India must work with Myanmar, Bangladesh to minimise effect of violence on Rohingya refugees so that they are not susceptible to exploitation.
Until the latest round of violence erupted in the Rakhine area of Myanmar, most in India were unaware that close to 40,000 displaced Rohingyas were already living in India — the largest section being in the Jammu region. The Rohingya crisis is an issue which must draw public interest in the context of its security impact.
Like any other poverty-stricken region in the world, which has ethnic diversity, Rakhine’s demography has a majority Buddhist population with a Muslim minority. Traditional antipathy based on competition for socio-economic space has produced repeated bouts of violence. Nations without democratic credentials have a propensity for not protecting and empowering ethnic or religious minorities. That’s the case with Myanmar too. The moment such displacement becomes transnational, the impact of violence in a remote part of the globe can have a cascading effect elsewhere in the world.
Given the crisis within Islam and the emergence of extremist groups, there is always the potential of displaced youth becoming their cannon fodder. Thus a group such as ISIS whose charm may be wearing thin, would have no difficulty to penetrate camps of displaced persons wherever they be. The Taliban was in fact born in the seminaries set up in refugee camps as they poured out of Afghanistan in the early Eighties, after the Soviet invasion.
The impact of violence in Rakhine has been the outpouring of refugees into Bangladesh. There is little that a nation can do to stop such an influx unless it wishes to use counter violence and face international ire. The paradox is also that no one will rush to assist it either in the management of refugees. The UN agencies are active but they have also been asked to leave Myanmar.
Boundaries have become increasingly fragile despite better technology for border management. This was so clearly demonstrated through the recent outpouring of hordes of displaced people from North Africa and from Syria into Europe.

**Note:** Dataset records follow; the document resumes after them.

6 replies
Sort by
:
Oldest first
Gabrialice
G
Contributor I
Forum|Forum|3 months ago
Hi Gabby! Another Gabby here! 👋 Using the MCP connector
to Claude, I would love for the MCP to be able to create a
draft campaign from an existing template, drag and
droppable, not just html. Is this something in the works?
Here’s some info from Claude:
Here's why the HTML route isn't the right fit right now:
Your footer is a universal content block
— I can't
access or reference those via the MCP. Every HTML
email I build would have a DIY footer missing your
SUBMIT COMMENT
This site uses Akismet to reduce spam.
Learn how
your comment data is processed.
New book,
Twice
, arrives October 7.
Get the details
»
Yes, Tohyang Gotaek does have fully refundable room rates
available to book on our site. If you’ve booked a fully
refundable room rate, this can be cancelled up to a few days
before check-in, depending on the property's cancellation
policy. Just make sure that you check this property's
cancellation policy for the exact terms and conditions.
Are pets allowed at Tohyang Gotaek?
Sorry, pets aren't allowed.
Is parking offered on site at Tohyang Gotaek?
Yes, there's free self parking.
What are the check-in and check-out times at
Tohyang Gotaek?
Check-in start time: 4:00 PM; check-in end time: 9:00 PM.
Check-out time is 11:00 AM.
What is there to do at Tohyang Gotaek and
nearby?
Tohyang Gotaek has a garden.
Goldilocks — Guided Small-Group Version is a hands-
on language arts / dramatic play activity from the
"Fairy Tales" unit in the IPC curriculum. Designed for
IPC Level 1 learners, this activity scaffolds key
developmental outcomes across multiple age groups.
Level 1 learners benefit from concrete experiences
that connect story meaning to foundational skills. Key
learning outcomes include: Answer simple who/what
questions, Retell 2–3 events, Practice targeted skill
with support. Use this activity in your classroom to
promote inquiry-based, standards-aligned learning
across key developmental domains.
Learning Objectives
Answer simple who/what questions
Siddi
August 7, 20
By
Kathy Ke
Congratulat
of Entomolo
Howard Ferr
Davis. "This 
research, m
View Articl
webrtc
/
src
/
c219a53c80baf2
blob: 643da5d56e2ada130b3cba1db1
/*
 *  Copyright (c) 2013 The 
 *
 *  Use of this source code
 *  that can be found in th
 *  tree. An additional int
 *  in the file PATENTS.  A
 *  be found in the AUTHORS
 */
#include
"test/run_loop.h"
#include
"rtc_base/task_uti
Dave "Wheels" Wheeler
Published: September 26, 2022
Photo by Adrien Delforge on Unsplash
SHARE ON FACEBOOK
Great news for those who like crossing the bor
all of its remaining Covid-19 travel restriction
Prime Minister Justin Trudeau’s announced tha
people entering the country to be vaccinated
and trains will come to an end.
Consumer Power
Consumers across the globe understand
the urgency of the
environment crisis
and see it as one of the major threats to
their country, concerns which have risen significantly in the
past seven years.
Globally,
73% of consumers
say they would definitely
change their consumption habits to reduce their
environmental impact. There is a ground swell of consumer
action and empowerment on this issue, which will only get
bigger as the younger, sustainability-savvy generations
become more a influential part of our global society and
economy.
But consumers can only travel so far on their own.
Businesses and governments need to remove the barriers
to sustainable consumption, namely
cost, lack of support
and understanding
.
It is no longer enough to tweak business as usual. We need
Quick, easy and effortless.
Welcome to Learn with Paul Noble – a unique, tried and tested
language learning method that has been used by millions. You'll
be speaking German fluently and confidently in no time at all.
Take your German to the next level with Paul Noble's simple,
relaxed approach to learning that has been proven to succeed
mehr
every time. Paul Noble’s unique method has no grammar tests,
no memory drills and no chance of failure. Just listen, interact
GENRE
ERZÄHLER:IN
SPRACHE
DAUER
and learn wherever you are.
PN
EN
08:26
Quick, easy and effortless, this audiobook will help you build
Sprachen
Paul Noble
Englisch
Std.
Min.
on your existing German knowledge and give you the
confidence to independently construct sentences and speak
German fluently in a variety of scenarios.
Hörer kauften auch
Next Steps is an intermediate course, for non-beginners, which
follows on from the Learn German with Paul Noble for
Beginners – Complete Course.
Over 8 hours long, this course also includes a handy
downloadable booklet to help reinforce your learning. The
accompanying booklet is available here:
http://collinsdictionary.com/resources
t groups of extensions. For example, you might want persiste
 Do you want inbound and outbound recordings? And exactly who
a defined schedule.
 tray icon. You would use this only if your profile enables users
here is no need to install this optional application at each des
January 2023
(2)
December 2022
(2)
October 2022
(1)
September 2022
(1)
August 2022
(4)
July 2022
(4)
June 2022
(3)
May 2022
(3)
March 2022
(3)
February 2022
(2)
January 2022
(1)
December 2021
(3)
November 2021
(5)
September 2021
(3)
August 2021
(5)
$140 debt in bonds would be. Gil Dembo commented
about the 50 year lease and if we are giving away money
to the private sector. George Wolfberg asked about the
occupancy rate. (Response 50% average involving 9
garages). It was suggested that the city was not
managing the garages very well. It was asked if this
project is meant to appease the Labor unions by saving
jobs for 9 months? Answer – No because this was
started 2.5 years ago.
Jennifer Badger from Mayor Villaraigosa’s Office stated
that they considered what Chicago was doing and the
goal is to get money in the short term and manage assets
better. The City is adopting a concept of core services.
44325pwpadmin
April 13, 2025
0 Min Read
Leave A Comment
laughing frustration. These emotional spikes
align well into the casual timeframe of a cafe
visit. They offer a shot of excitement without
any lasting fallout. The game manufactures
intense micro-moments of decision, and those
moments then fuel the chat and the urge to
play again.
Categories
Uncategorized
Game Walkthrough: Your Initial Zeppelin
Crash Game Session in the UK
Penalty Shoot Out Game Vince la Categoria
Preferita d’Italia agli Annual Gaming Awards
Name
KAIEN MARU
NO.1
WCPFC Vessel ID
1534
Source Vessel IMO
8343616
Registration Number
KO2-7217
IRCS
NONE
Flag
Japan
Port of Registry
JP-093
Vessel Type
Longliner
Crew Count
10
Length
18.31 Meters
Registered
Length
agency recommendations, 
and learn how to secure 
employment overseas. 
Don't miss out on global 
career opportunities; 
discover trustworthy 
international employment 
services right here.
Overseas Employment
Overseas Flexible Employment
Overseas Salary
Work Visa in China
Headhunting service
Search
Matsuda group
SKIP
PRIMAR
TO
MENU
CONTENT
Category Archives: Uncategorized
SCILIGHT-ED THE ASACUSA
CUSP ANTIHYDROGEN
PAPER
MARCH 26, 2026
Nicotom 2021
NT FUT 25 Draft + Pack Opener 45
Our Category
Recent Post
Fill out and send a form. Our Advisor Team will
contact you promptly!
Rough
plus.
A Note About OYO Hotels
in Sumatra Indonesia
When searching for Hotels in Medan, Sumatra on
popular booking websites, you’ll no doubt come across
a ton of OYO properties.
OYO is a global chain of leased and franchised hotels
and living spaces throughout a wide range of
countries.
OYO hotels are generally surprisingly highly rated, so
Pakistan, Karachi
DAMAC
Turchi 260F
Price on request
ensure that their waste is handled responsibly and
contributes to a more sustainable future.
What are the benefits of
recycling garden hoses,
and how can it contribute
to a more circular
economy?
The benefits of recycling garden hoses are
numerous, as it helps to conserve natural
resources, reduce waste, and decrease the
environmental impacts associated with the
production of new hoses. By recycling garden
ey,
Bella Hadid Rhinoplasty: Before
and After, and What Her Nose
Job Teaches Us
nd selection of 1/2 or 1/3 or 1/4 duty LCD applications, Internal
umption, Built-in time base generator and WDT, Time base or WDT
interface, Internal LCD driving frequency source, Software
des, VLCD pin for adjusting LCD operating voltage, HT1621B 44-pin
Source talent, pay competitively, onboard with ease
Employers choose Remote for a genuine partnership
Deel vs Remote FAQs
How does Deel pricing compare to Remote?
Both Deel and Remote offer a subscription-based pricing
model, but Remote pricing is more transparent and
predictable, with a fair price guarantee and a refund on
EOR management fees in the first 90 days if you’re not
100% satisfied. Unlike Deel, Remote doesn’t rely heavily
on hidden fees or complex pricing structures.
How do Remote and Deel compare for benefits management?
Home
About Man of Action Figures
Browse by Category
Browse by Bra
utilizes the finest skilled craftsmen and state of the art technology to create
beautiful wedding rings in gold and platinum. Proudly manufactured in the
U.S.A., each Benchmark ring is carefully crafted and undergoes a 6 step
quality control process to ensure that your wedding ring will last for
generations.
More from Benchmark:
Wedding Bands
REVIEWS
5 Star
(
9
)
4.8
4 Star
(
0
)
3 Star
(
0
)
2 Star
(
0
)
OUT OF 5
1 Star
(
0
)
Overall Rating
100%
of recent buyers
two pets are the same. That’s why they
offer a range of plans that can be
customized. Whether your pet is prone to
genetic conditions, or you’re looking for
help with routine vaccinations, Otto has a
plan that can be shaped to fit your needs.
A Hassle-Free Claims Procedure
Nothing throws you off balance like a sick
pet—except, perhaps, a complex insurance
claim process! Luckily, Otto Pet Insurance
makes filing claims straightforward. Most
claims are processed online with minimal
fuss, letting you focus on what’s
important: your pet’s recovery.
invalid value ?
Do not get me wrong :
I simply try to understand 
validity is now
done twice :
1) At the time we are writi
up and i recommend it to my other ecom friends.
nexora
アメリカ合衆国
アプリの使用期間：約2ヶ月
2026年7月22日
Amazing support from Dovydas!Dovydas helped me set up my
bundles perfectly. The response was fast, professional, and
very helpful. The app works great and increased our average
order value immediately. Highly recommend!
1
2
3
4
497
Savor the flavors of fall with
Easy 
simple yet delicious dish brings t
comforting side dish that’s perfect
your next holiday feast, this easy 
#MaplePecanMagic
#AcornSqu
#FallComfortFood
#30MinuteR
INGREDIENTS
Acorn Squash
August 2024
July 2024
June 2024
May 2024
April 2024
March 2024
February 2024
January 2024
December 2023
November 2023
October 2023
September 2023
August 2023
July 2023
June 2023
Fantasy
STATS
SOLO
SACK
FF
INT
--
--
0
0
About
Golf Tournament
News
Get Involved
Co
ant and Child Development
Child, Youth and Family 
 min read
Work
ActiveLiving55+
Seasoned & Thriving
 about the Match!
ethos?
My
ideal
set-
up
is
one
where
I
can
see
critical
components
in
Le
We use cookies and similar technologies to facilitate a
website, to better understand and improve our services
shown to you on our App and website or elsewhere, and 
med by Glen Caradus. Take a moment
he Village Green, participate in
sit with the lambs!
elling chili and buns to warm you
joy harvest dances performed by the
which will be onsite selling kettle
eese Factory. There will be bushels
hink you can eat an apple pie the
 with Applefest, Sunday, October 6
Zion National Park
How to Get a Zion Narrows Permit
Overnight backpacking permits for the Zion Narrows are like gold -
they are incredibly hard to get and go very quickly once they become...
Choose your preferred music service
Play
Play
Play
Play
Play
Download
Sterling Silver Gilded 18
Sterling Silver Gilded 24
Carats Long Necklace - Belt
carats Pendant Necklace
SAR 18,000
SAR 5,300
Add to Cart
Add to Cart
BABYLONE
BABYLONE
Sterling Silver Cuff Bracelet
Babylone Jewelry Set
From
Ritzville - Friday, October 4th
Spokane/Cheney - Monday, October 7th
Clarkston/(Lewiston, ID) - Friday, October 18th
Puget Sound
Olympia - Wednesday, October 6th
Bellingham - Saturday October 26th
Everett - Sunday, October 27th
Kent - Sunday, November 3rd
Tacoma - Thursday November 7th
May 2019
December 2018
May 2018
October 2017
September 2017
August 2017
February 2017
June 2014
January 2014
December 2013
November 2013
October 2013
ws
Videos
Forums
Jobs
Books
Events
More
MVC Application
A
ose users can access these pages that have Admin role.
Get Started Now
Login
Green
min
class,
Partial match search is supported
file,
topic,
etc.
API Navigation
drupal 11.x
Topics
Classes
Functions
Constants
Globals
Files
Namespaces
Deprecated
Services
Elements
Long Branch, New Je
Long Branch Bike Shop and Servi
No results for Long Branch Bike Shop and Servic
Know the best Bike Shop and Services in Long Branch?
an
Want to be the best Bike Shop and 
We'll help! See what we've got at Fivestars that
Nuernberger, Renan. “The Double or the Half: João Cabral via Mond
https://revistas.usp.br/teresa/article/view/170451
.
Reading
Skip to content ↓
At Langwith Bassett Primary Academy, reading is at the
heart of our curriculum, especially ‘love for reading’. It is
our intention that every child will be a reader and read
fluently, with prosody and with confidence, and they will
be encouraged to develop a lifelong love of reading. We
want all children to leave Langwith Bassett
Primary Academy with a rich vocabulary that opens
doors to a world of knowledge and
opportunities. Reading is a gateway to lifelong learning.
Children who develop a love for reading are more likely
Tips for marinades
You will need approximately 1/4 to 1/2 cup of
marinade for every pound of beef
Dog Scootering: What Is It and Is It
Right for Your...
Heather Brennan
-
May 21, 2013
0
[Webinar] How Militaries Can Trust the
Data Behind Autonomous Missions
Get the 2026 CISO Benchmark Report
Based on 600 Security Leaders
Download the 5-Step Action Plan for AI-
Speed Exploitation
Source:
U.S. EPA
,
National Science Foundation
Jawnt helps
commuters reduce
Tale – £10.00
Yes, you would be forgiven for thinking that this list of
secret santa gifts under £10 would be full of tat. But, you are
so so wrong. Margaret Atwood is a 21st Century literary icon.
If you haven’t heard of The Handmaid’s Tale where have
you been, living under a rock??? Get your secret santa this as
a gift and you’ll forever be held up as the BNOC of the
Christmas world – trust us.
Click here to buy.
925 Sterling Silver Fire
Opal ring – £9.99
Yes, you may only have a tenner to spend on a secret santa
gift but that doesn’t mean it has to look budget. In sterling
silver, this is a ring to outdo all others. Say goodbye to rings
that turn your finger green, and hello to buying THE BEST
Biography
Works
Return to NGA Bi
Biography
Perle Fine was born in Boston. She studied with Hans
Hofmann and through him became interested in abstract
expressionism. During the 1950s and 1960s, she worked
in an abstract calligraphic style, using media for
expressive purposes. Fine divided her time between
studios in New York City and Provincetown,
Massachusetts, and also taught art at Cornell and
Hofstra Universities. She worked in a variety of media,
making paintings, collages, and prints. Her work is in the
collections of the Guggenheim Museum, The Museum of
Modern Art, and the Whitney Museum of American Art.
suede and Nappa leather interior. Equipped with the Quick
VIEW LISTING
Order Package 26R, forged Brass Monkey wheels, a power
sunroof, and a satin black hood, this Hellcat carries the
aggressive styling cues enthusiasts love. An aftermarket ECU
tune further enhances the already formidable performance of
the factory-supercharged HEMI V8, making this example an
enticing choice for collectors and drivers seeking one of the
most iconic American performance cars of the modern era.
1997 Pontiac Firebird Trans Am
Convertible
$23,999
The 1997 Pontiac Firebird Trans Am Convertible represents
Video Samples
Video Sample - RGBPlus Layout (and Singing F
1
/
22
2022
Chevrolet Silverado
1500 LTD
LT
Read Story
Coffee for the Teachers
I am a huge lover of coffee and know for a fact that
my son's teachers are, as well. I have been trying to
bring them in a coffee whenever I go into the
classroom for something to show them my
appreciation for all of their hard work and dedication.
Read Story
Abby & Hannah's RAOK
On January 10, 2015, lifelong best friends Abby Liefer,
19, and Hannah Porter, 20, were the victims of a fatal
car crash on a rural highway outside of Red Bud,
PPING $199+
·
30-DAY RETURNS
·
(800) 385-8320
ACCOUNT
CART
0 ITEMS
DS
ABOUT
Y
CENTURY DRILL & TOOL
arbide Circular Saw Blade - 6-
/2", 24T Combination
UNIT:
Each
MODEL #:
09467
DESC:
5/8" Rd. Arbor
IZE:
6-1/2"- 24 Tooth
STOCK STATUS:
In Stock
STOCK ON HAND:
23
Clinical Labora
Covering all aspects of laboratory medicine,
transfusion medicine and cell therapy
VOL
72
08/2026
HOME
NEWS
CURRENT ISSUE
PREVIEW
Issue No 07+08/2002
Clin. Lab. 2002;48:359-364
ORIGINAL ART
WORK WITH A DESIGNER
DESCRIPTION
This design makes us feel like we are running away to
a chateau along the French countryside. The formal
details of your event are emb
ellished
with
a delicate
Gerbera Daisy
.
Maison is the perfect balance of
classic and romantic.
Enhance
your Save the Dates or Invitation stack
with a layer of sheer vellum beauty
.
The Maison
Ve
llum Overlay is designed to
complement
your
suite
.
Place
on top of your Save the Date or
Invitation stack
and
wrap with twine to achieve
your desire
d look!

The migration crisis in Europe has also led to a change in the nature of threats. No one knows this better than India where demographic change in the areas adjoining Bangladesh has been underway for several years.
The 250,000 Rohingyas who are reported to have entered Bangladesh this time may aspire for a future in India. The concern is not just human migration but susceptibility to violent extremist ideology, aided by the tools of the information revolution. The Rohingya crisis is affecting Bangladesh and India due to proximity but it is having an impact in South-East Asia too.
The current concern is also about potential recruits for the ISIS in the Mindanao province of Phillipines. That is where the ISIS has had attained marked success outside the Syrian theatre, in the city of Marawi where a regular army is reluctant to engage it in street battles.
Southeast Asia is brimming with shades of violent extremism — from the attempted radicalisation in Bangladesh to the Rohingya issue in Myanmar, the Islamic insurgency in southern Thailand, the Moro militancy in the Philippines and the ever present threat of Jemmah Islamiyah in Indonesia — all of which could get netted to create pan regional radical Islamism, the dream of ISIS.
Expanding regional surrogates working with loose ISIS linkages, like in Africa and portions of West Asia, have serious connotations for South-East Asia.
Where does that leave India? With uncontrolled Rohingya presence and the threat of arrival of more, the potential of their exploitation remains high. India must work with both Myanmar and Bangladesh to minimise the effects of violence. State violence emanating from within Myanmar needs to be controlled although the trigger was the attack by the Arakan Rohingya Salvation Army (ARSA). There is also much concern that India’s North-Eastern militant groups may find expanded sanctuaries in either Myanmar or Bangladesh if the current Rohingya crisis is allowed to fester and India is perceived to be taking sides.
The big bad boys from across the western international border would be looking upon the crisis as yet another opportunity to exploit the rising communal divide in India.